Teks Sumber
┄┄┄┄┄┄┄┄┄┄┄┄┄┄┄┄┄┄┄┄

Balikpapan (Antaranews Kaltim) - Dewan Perwakilan Rakyat Daerah Kota Balikpapan, Kalimantan Timur, mempertanyakan teknologi Pertamina untuk mengawasi penyaluran minyak mentah dari Terminal Lawe-lawe di Penajam Paser Utara ke Kilang Balikpapan.

"Dan seperti yang dikatakan GM Pertemina RU V, tidak ada indikator di ruang kontrol yang dapat memberitahu bahwa pipa kehilangan tekanan. Meter pengukur tekanan itu adanya terpasang di awal dan di akhir pipa, jadi harus dilihat secara manual," kata Ketua Komisi III DPRD Balikpapan Nazaruddin di Balikpapan, Sabtu.

Ia mengatak hal itu menanggapi peristiwa patahnya pipa penyalur minyak mentah bawah laut milik Pertamina.

Pencemaran dan kebakaran di laut Teluk Balikpapan pada Sabtu (31/3) diketahui berasal dari minyak yang keluar dari pipa bawah laut yang digunakan Pertamina untuk mengirim minyak dari Lawe-lawe ke Penajam.

Pipa itu berdiameter 20 inci dan membentang sepanjang 3.600 meter pada kedalaman 20-25 meter di bawah permukaan laut. Pipa tersebut patah di satu titik di Teluk Balikpapan.

Menurut Nazaruddin, ada kelalaian yang dilakukan Pertamina dalam manajerial pengawasan dan pengelolaan kilang.

Ia menambahkan, Pertamina seharusnya menggunakan cara dan teknologi terbaik yang ada untuk pengawasan jalur pipa minyak, termasuk di bawah laut.

Dengan demikian, segala yang terjadi pada pipa dapat diketahui dengan cepat, sehingga apabila terjadi sesuatu yang membahayakan seperti kebocoran, dapat diantisipasi dengan cepat pula.

"Pertamina kan perusahaan yang menjunjung keselamatan kerja (safety) luar biasa, juga padat modal dan teknologi," timpal Andi Arief Agung, anggota Komisi III lainnya.

┄┄┄┄┄┄┄┄┄┄┄┄┄┄┄┄┄┄┄┄

Tugas
Salin ulang tanpa perubahan bagian berita tentang pipa minyak Pertamina di atas, antara "Ia menambahkan, Pertamina" dan "dengan cepat pula.", termasuk kedua batas itu.

┄┄┄┄┄┄┄┄┄┄┄┄┄┄┄┄┄┄┄┄

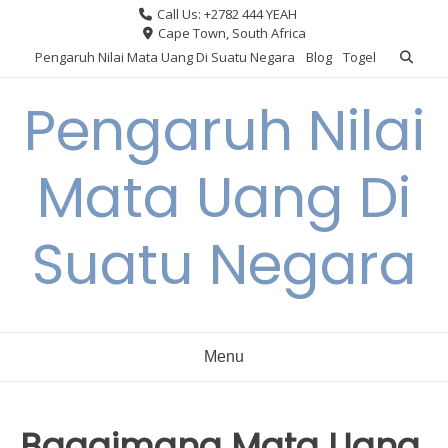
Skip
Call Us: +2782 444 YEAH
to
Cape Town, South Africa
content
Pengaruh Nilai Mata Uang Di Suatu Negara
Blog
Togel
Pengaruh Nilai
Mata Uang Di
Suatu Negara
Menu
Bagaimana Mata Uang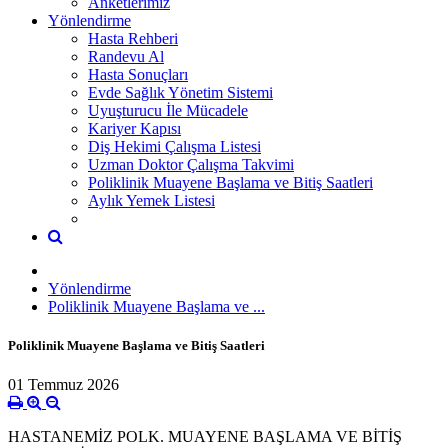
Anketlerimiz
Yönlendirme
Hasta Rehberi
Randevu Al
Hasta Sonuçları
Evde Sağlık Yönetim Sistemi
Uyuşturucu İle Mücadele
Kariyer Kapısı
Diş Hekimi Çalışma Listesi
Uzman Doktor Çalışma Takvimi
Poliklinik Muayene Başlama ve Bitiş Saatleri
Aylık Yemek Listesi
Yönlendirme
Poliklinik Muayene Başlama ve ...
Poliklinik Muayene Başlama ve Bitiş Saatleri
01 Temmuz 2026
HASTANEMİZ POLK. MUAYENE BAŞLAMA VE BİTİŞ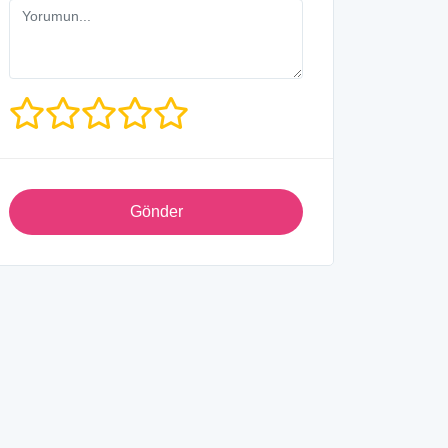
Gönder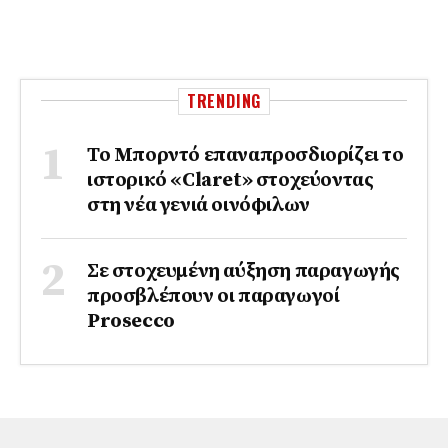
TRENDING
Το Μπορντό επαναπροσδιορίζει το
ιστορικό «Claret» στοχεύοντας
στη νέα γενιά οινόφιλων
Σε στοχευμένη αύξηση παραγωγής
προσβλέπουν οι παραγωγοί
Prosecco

┄┄┄┄┄┄┄┄┄┄┄┄┄┄┄┄┄┄┄┄

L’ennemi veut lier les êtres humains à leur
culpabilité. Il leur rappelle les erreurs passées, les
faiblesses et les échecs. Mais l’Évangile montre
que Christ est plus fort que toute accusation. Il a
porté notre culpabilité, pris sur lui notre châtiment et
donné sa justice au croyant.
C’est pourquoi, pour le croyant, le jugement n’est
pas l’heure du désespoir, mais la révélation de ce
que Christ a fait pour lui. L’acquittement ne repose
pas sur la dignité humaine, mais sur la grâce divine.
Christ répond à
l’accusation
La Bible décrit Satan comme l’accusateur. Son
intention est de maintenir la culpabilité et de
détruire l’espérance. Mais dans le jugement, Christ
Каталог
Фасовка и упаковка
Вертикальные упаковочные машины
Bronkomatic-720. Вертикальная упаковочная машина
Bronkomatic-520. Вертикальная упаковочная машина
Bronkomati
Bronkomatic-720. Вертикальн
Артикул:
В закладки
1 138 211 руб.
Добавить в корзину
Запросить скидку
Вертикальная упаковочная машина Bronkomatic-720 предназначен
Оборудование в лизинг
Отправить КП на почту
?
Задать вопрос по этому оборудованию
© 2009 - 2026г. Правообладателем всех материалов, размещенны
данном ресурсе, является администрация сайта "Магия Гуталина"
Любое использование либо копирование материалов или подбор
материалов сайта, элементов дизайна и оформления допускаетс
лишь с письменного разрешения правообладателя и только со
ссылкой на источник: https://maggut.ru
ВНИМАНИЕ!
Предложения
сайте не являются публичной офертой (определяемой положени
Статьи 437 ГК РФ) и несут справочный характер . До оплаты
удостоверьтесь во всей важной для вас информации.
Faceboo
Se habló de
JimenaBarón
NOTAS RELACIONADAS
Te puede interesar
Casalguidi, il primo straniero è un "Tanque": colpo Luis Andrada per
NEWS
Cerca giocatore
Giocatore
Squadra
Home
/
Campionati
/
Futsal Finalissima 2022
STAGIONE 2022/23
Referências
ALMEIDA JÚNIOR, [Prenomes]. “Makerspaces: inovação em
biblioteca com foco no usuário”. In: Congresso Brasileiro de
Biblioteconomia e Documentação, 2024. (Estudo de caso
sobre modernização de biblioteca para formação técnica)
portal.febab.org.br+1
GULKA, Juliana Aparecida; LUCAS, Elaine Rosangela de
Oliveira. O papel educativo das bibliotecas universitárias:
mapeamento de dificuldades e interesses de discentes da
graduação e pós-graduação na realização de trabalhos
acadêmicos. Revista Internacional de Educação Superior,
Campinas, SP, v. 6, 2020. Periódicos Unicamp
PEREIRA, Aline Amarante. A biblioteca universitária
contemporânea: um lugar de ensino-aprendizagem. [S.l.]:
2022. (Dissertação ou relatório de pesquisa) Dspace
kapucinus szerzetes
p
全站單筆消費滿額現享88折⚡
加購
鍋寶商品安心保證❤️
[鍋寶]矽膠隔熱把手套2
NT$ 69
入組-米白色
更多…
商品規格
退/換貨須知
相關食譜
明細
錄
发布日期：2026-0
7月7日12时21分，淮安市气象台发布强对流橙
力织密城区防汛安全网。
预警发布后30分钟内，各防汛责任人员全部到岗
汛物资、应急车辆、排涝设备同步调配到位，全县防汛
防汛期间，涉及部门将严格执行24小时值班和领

┄┄┄┄┄┄┄┄┄┄┄┄┄┄┄┄┄┄┄┄

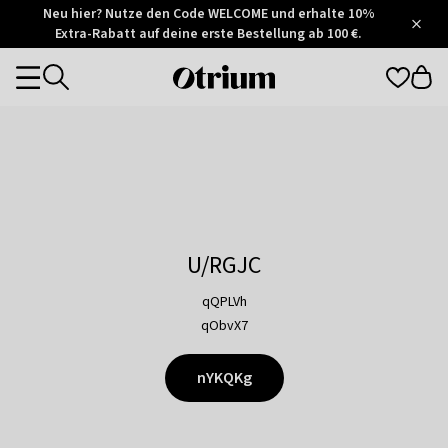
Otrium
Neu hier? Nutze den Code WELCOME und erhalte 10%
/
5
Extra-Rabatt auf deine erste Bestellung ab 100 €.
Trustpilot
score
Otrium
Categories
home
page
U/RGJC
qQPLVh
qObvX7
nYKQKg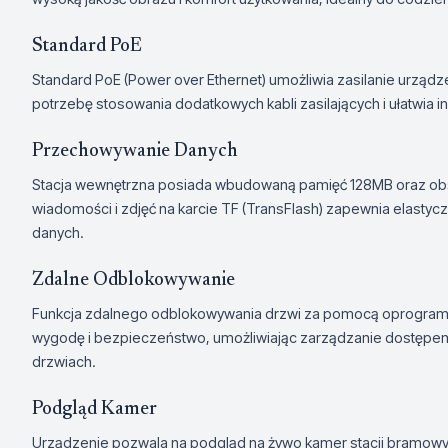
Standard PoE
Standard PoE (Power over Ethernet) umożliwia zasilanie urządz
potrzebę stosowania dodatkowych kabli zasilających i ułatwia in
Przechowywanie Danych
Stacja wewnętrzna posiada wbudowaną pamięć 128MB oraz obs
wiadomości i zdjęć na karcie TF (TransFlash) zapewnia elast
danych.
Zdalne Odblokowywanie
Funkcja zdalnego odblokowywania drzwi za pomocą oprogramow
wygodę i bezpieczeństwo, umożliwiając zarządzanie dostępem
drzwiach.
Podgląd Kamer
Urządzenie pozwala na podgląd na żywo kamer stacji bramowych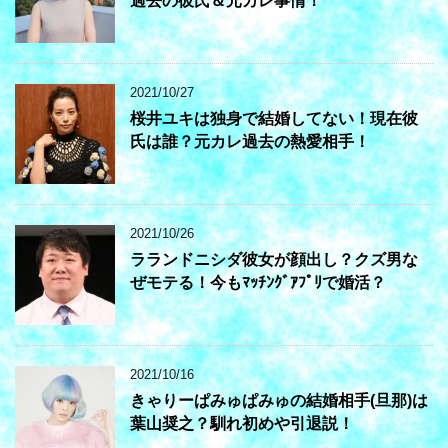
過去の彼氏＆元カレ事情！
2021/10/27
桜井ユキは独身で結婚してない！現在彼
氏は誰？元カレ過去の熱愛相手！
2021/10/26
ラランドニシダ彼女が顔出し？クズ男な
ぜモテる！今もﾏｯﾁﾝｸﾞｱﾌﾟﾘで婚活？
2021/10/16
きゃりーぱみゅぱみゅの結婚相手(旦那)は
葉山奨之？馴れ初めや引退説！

┄┄┄┄┄┄┄┄┄┄┄┄┄┄┄┄┄┄┄┄

Hasil Tugas
Ia menambahkan, Pertamina seharusnya menggunakan cara dan teknologi terbaik yang ada untuk pengawasan jalur pipa minyak, termasuk di bawah laut.

Dengan demikian, segala yang terjadi pada pipa dapat diketahui dengan cepat, sehingga apabila terjadi sesuatu yang membahayakan seperti kebocoran, dapat diantisipasi dengan cepat pula.